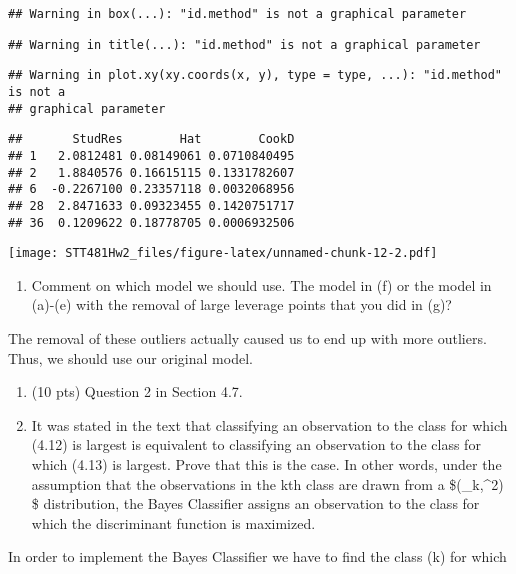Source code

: \documentclass[]{article}
\providecommand{\tightlist}{%
  \setlength{\itemsep}{0pt}\setlength{\parskip}{0pt}}
\begin{document}
\begin{verbatim}
## Warning in box(...): "id.method" is not a graphical parameter
\end{verbatim}

\begin{verbatim}
## Warning in title(...): "id.method" is not a graphical parameter
\end{verbatim}

\begin{verbatim}
## Warning in plot.xy(xy.coords(x, y), type = type, ...): "id.method" is not a
## graphical parameter
\end{verbatim}

\begin{verbatim}
##       StudRes        Hat        CookD
## 1   2.0812481 0.08149061 0.0710840495
## 2   1.8840576 0.16615115 0.1331782607
## 6  -0.2267100 0.23357118 0.0032068956
## 28  2.8471633 0.09323455 0.1420751717
## 36  0.1209622 0.18778705 0.0006932506
\end{verbatim}

\texttt{[image: STT481Hw2\_files/figure-latex/unnamed-chunk-12-2.pdf]}

\begin{enumerate}
\def\labelenumi{(\alph{enumi})}
\setcounter{enumi}{7}
\tightlist
\item
  Comment on which model we should use. The model in (f) or the model in
  (a)-(e) with the removal of large leverage points that you did in (g)?
\end{enumerate}

The removal of these outliers actually caused us to end up with more
outliers. Thus, we should use our original model.

\begin{enumerate}
\def\labelenumi{\arabic{enumi}.}
\setcounter{enumi}{2}
\item
  (10 pts) Question 2 in Section 4.7.
\item
  It was stated in the text that classifying an observation to the class
  for which (4.12) is largest is equivalent to classifying an
  observation to the class for which (4.13) is largest. Prove that this
  is the case. In other words, under the assumption that the
  observations in the kth class are drawn from a
  \$(\mu\_k,\sigma\^{}2) \$ distribution, the Bayes Classifier
  assigns an observation to the class for which the discriminant
  function is maximized.
\end{enumerate}

In order to implement the Bayes Classifier we have to find the class (k)
for which
\end{document}
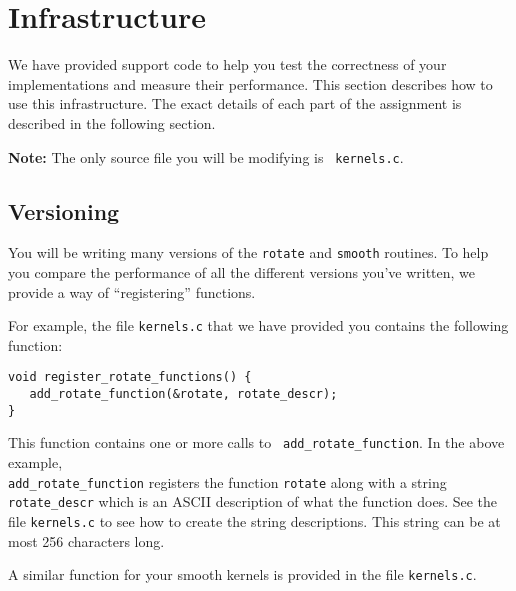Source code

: \documentclass[11pt]{article}
\begin{document}
\section{Infrastructure}
We have provided support code to help you test the correctness of your
implementations and measure their performance. This section describes
how to use this infrastructure. The exact details of each part of the
assignment is described in the following section.

{\bf Note:} The only source file you will be modifying is {\tt
kernels.c}.

\subsection*{Versioning}
You will be writing many versions of the {\tt rotate} and {\tt smooth}
routines. To help you compare the performance of all the different
versions you've written, we provide a way of ``registering''
functions. 

For example, the file {\tt kernels.c} that we have provided you 
contains the following function:
\small{\begin{verbatim}
void register_rotate_functions() {
   add_rotate_function(&rotate, rotate_descr);
}
\end{verbatim}}
This function contains one or more calls to {\tt
add\_rotate\_function}. In the above example, \\
{\tt add\_rotate\_function}
registers the function {\tt rotate} along with a string {\tt
rotate\_descr} which is an ASCII description of what the function does.
See the file {\tt kernels.c} to see how to create the string
descriptions. This string can be at most 256 characters long.

A similar function for your smooth kernels 
is provided in the file {\tt kernels.c}.
\end{document}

### [What to produce]
Repeat the lines above precisely and skip every picture.

### [Answer to the problem]
Source code

: \documentclass[]{article}
\providecommand{\tightlist}{%
  \setlength{\itemsep}{0pt}\setlength{\parskip}{0pt}}
\begin{document}
\begin{verbatim}
## Warning in box(...): "id.method" is not a graphical parameter
\end{verbatim}

\begin{verbatim}
## Warning in title(...): "id.method" is not a graphical parameter
\end{verbatim}

\begin{verbatim}
## Warning in plot.xy(xy.coords(x, y), type = type, ...): "id.method" is not a
## graphical parameter
\end{verbatim}

\begin{verbatim}
##       StudRes        Hat        CookD
## 1   2.0812481 0.08149061 0.0710840495
## 2   1.8840576 0.16615115 0.1331782607
## 6  -0.2267100 0.23357118 0.0032068956
## 28  2.8471633 0.09323455 0.1420751717
## 36  0.1209622 0.18778705 0.0006932506
\end{verbatim}

\texttt{[image: STT481Hw2\_files/figure-latex/unnamed-chunk-12-2.pdf]}

\begin{enumerate}
\def\labelenumi{(\alph{enumi})}
\setcounter{enumi}{7}
\tightlist
\item
  Comment on which model we should use. The model in (f) or the model in
  (a)-(e) with the removal of large leverage points that you did in (g)?
\end{enumerate}

The removal of these outliers actually caused us to end up with more
outliers. Thus, we should use our original model.

\begin{enumerate}
\def\labelenumi{\arabic{enumi}.}
\setcounter{enumi}{2}
\item
  (10 pts) Question 2 in Section 4.7.
\item
  It was stated in the text that classifying an observation to the class
  for which (4.12) is largest is equivalent to classifying an
  observation to the class for which (4.13) is largest. Prove that this
  is the case. In other words, under the assumption that the
  observations in the kth class are drawn from a
  \$(\mu\_k,\sigma\^{}2) \$ distribution, the Bayes Classifier
  assigns an observation to the class for which the discriminant
  function is maximized.
\end{enumerate}

In order to implement the Bayes Classifier we have to find the class (k)
for which
\end{document}
Source code

: \documentclass[11pt]{article}
\begin{document}
\section{Infrastructure}
We have provided support code to help you test the correctness of your
implementations and measure their performance. This section describes
how to use this infrastructure. The exact details of each part of the
assignment is described in the following section.

{\bf Note:} The only source file you will be modifying is {\tt
kernels.c}.

\subsection*{Versioning}
You will be writing many versions of the {\tt rotate} and {\tt smooth}
routines. To help you compare the performance of all the different
versions you've written, we provide a way of ``registering''
functions. 

For example, the file {\tt kernels.c} that we have provided you 
contains the following function:
\small{\begin{verbatim}
void register_rotate_functions() {
   add_rotate_function(&rotate, rotate_descr);
}
\end{verbatim}}
This function contains one or more calls to {\tt
add\_rotate\_function}. In the above example, \\
{\tt add\_rotate\_function}
registers the function {\tt rotate} along with a string {\tt
rotate\_descr} which is an ASCII description of what the function does.
See the file {\tt kernels.c} to see how to create the string
descriptions. This string can be at most 256 characters long.

A similar function for your smooth kernels 
is provided in the file {\tt kernels.c}.
\end{document}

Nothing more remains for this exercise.